- **EXERCISE PROMPT**:
Your task is to repeat exactly the lines from the one with "left front paw: (400, 259)" through the end of the records, both included; please leave the pictures out.

- **RECORDS FOR THIS EXERCISE**:
-=-=-

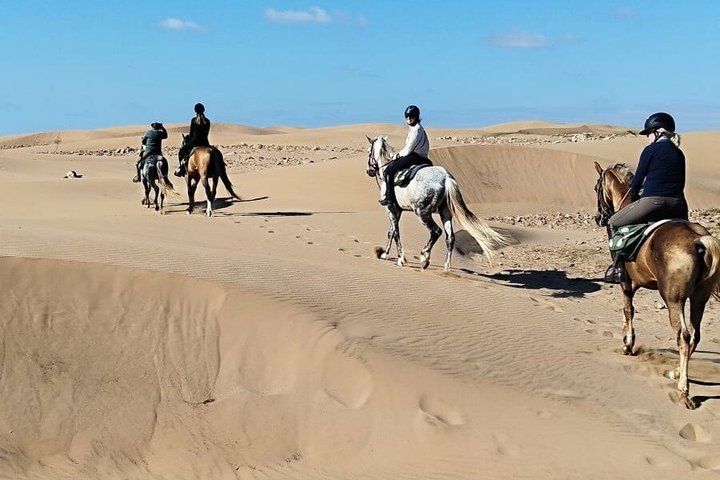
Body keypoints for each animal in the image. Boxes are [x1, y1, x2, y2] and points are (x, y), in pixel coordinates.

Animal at [366, 136, 508, 271]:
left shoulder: (390, 208)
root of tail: (446, 178)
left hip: (422, 213)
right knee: (450, 237)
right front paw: (385, 254)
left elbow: (395, 233)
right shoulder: (397, 211)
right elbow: (391, 232)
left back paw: (424, 258)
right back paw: (446, 267)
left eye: (368, 151)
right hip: (445, 212)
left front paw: (400, 259)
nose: (369, 171)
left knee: (436, 231)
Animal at [593, 161, 720, 409]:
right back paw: (676, 373)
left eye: (596, 188)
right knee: (695, 335)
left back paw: (683, 391)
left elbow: (628, 310)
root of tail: (698, 239)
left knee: (684, 336)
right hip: (699, 298)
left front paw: (628, 344)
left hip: (674, 299)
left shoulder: (626, 283)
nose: (598, 217)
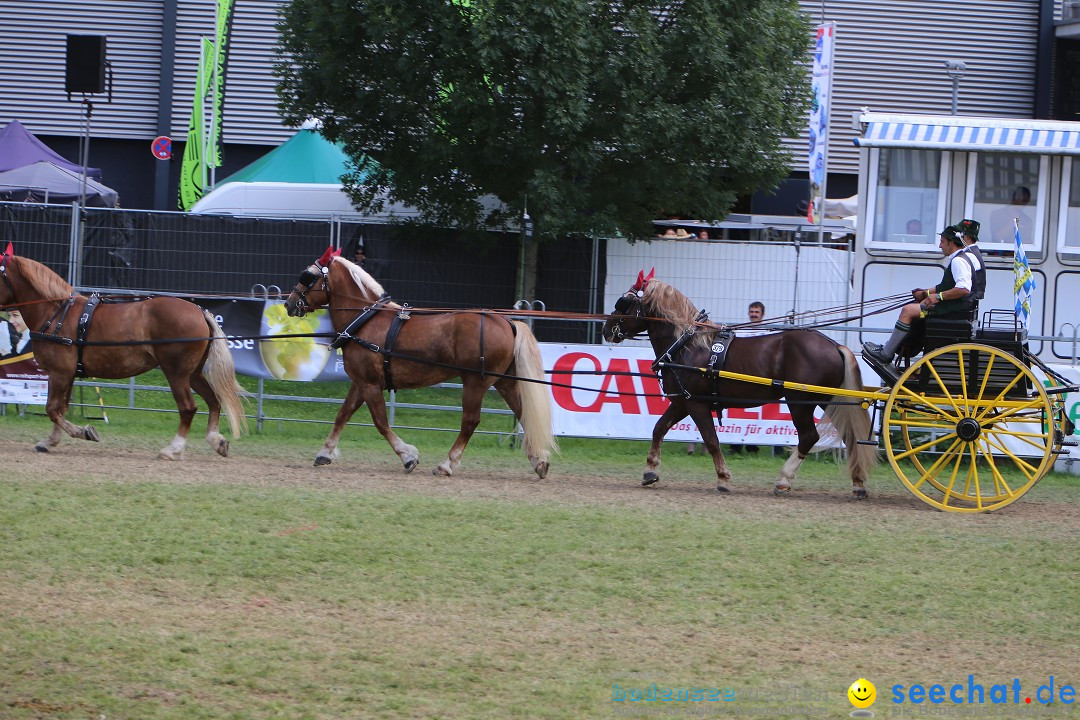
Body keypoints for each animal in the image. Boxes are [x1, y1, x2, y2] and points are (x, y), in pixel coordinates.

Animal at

-=-=-

- **WRITTEN RESPONSE**:
left front paw: (400, 259)
nose: (369, 171)
left knee: (436, 231)
Animal at [593, 161, 720, 409]:
right back paw: (676, 373)
left eye: (596, 188)
right knee: (695, 335)
left back paw: (683, 391)
left elbow: (628, 310)
root of tail: (698, 239)
left knee: (684, 336)
right hip: (699, 298)
left front paw: (628, 344)
left hip: (674, 299)
left shoulder: (626, 283)
nose: (598, 217)
Body keypoints for each animal in the image. Boxes are [x1, y1, x2, y2] and points are (x, y), in pixel coordinates.

Animal at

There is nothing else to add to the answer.